How hard is it for doctors to listen and to care?

Original Reporting | By Margaret Moslander |

Varied levels of commitment

In 2007, the Association of American Medical Colleges identified significant gaps in physician preparation, among them “a loss of altruism and qualities of caring as [students] proceed through training and enter the practice environment,” an inability to “communicate with patients about difficult issues,” and a lack of skills in “cultural competence and awareness and [inability] to recognize that some patients may have health literacy issues.” The AACH found “inconsistent implementation of [communication] values in admissions, teaching, assessment and faculty development processes”; medical students reported that “professionalism and compassion” were “role modeled” less than 12 percent of the time by the doctors who served as their mentors during their clinical years.

The Multiple Mini Interview

A report of the 2011 annual meeting of the AMA’s Council on Medical Education found that “tools to assess personal qualities are limited,” and “the tools now used by many admissions committees to assess applicants’ personal qualities…are insufficient with regard to validity and reliability.”

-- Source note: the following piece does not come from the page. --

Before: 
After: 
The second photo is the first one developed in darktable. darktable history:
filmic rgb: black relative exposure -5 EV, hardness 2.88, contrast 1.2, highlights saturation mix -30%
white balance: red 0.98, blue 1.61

Medical schools seem unable, or unwilling, to inject the application process with something other than numbers; while students’ grades and MCAT scores are under the microscope, other personal characteristics that are important to becoming a good doctor are left untested.

At Stanford, the medical school has started to experiment with the “Multiple Mini Interview” (MMI) in the hope that it will help schools better gauge students’ interpersonal and communication skills. Osterberg explained that the MMI replaces the traditional one-hour medical school interview with several eight- to ten-minute interviews with various members of the medical community, including former patients, nurses, and medical school faculty.

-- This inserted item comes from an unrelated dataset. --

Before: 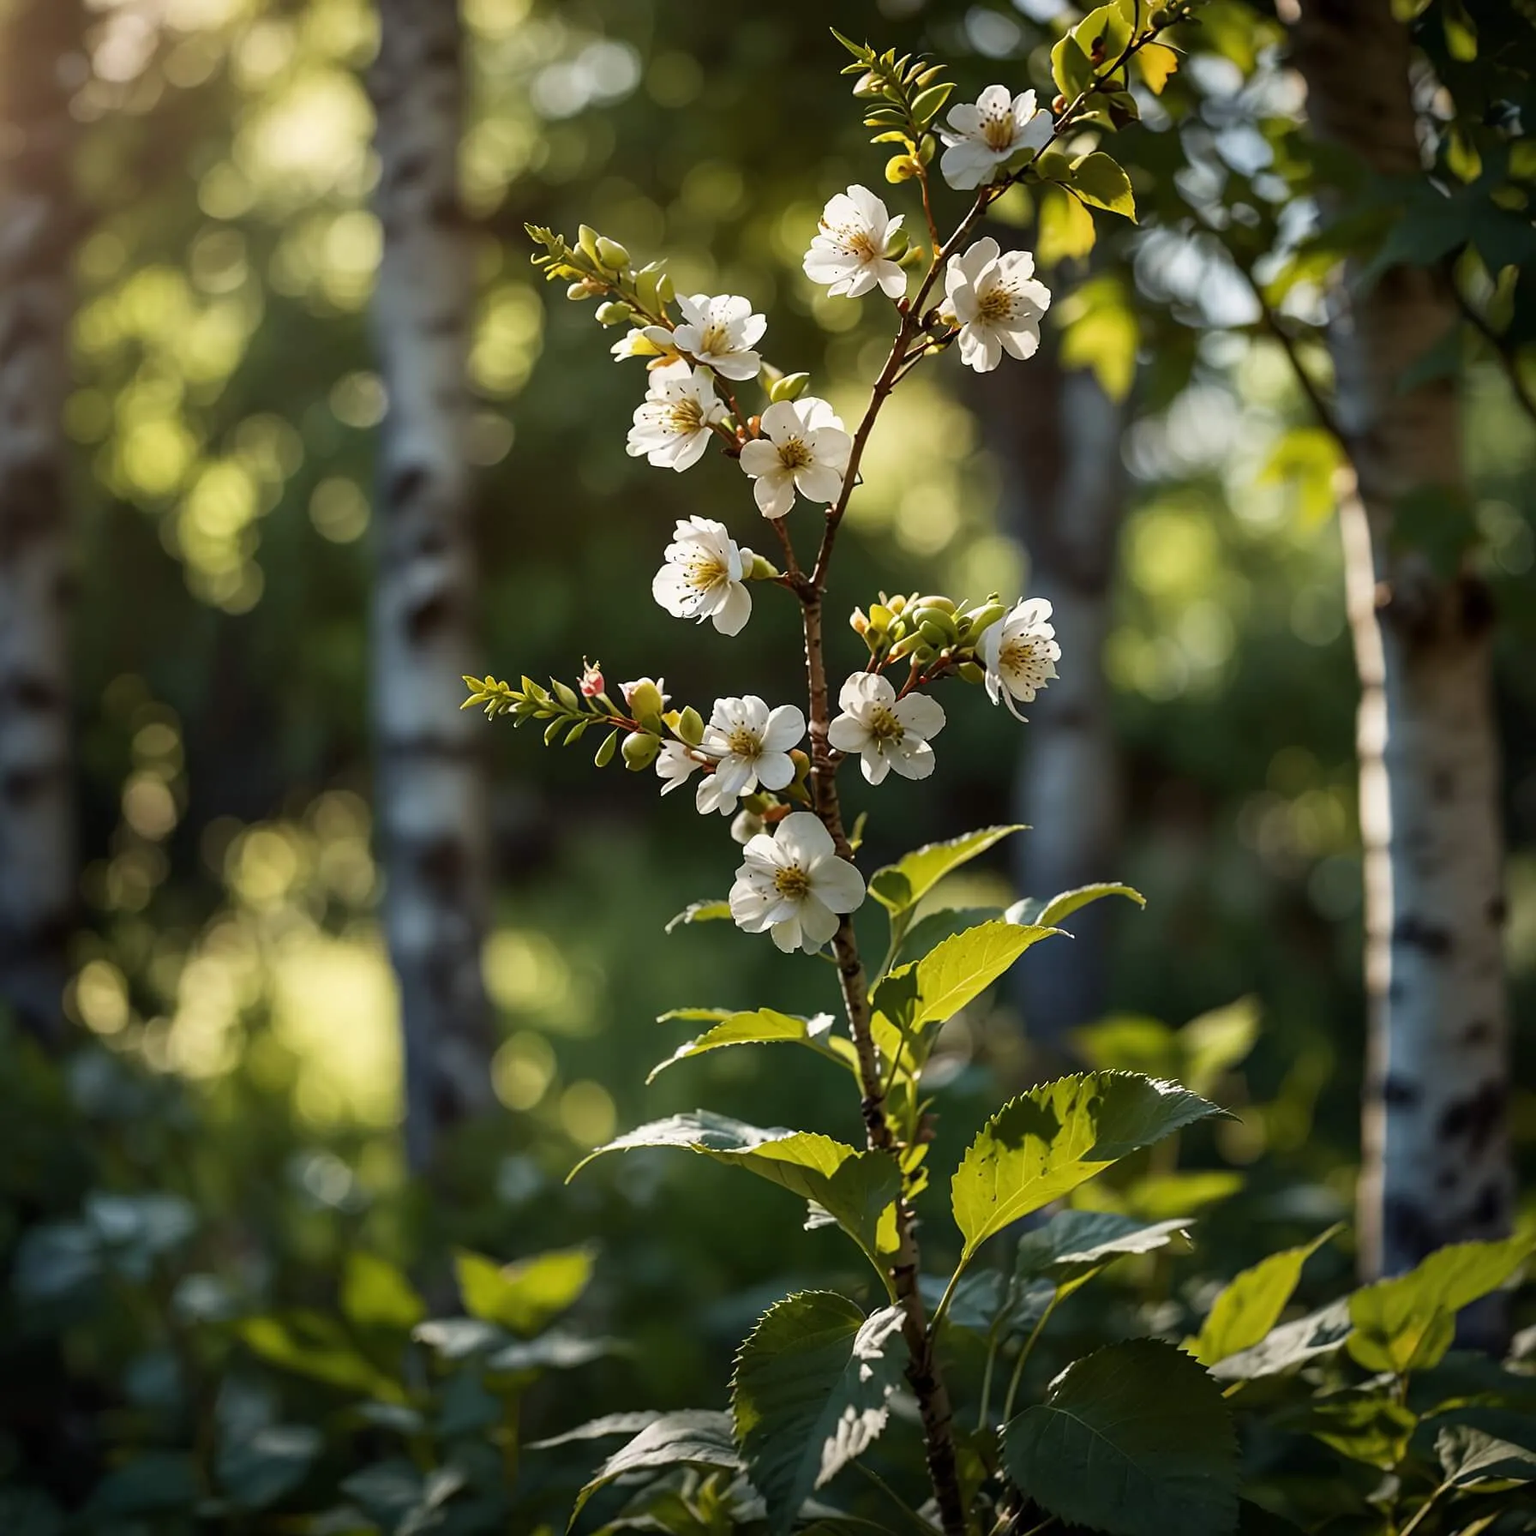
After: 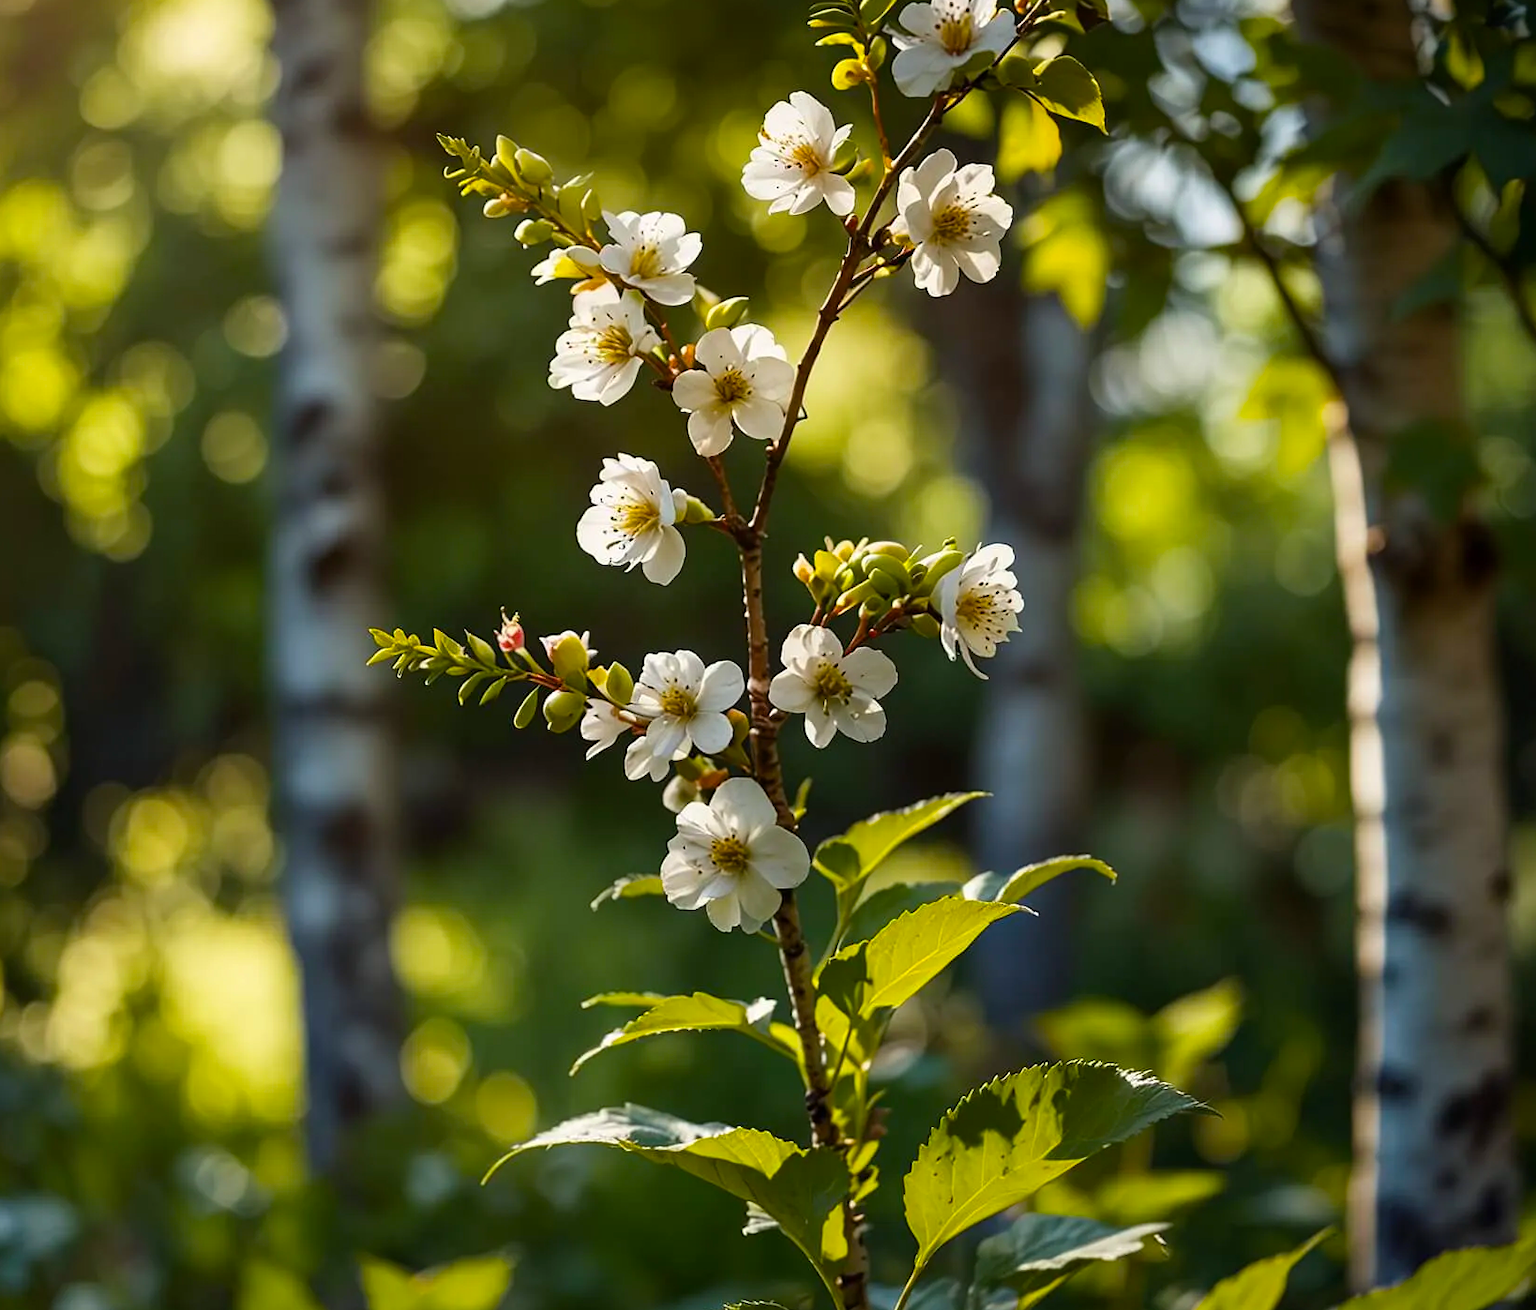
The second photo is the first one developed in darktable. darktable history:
crop: left 8.155%, top 6.611%, bottom 15.385%
color balance rgb: linear chroma grading › global chroma 33.4%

According to one published report, at least eight U.S. medical schools are employing the MMI as part of the admissions process.

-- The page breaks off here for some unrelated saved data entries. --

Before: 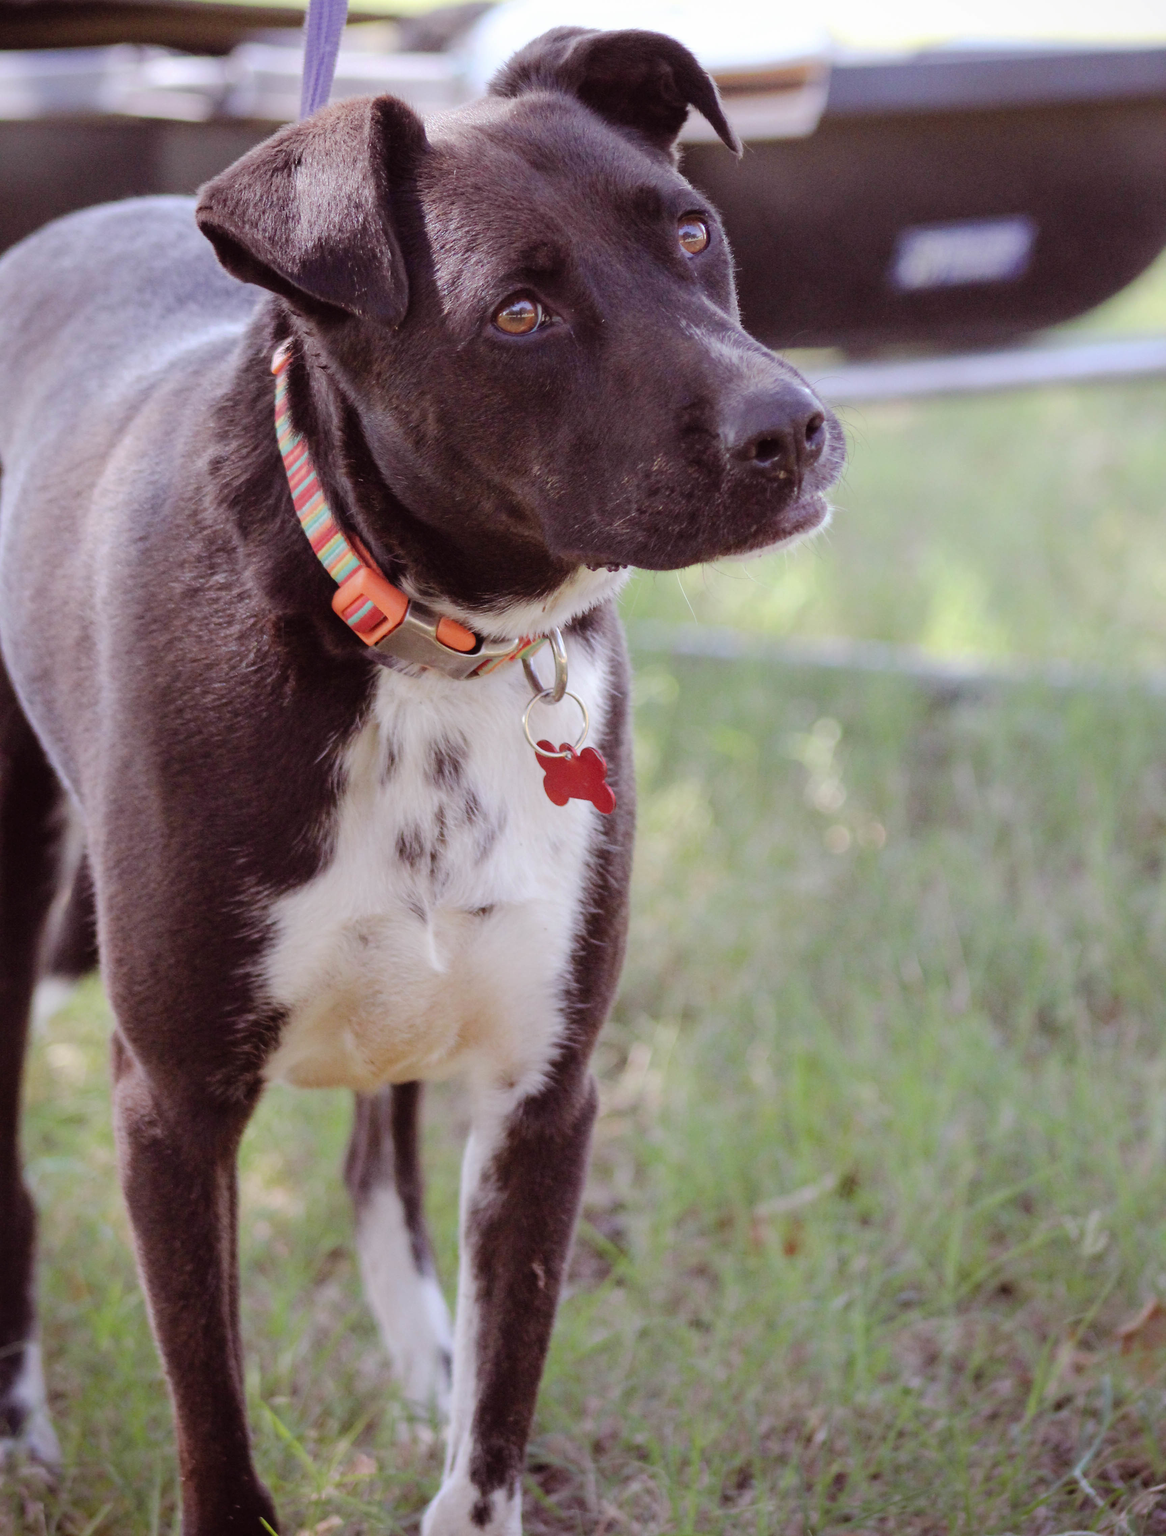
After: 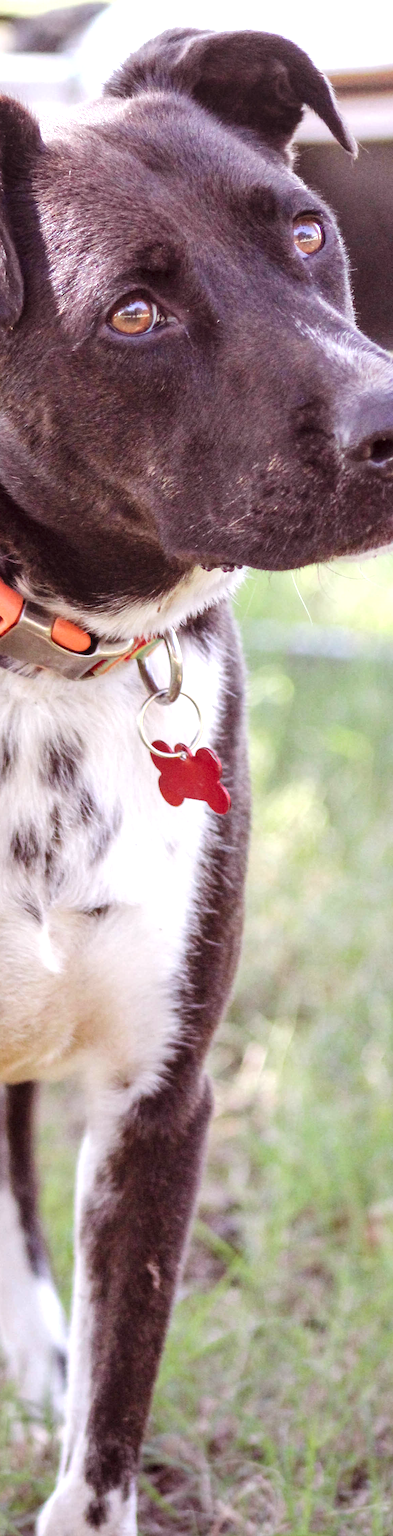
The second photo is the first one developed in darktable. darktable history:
exposure: exposure 0.752 EV, compensate exposure bias true, compensate highlight preservation false
shadows and highlights: shadows 36.66, highlights -26.6, highlights color adjustment 73.84%, soften with gaussian
local contrast: detail 130%
crop: left 33.066%, right 33.162%
color zones: mix 38.85%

Since 2004, communications skills have been among those tested by the National Board of Medical Examiners during the exam that doctors take to be licensed to practice. As a result, Jeffrey Gold of the AMA’s Council on Higher Education believes that just about every medical school in the country has instituted some sort of communication training.

The rigor of the training varies, however. “For some schools, it’s very important,” he said. “For others, it’s less so.” A report by the AACH found that while “most [respondents] believed that their medical schools’ curricula strongly emphasized caring attitudes, one third disagreed that they were emphasized as much as scientific knowledge.”

While the report found that “patients define quality of care in terms of the quality of communication with members of their health care team, ” Chou of UCSF and the AACH said that, “The penetration of the message is variable. Some people have gotten it, others haven’t.”

One factor that contributes to stymieing progress, Chou said, is the “myth that doctors know how to communicate.”

There also remains a problem that admissions procedures for most medical schools do not have effective means of evaluating applicants’ ability to foster “caring attitudes” or effective communication skills. This gap in medical school admissions procedures is particularly significant when, as discovered by the AACH, “most [medical school deans] expressed pessimism about fostering caring attitudes in students who do not already possess them.” Furthermore, while “three quarters of medical schools ask admissions interviewers to assess caring attitudes in medical school applicants,” only “25 percent of those schools train them to do so.” (See sidebar on a different way to assess medical school applicants.)


The key structural obstacle: there’s just no time

Every doctor Remapping Debate spoke with identified a lack of time to spend with patients as a significant obstacle.

An AACH study found that “a hostile clinical learning climate [in medical schools] and a lack of importance attributed to teaching caring attitudes [in clinics] were significant barriers” to medical students’ ability to learn effective communication skills.

“There has been a push to see more patients in a quicker period of time,” Sorrentino said. “The 10 minute patient visit in an outpatient clinic has become common, but it’s hard to have good communication, an opportunity to educate your patient, and a good rapport with your patient in 10 minutes. It takes a fair amount of time to educate a patient about their disease in words they understand.”

Osterberg noted that “in a traditional doctor-patient relationship, you had time to spend with the patient. Now we’re pushed and pushed to see more patients, in less time, and we haven’t thought about the consequences of that. The actual communication part gets pushed by the wayside.”

Gold reiterated this concern, noting the importance of doctors learning what it means to be in the position of a patient.

“What doctors learn when they are in the patient role is that when you’re under stress or delivering or receiving bad news, your ability to focus and concentrate on hearing full story sometimes gets lost,” he stated. “Doctors need time with patients to make sure they understand, to be sure that they’re getting 100 percent of the story. That doesn’t always happen the first time you give someone news. You need time to repeat yourself, and doctors don’t have that.”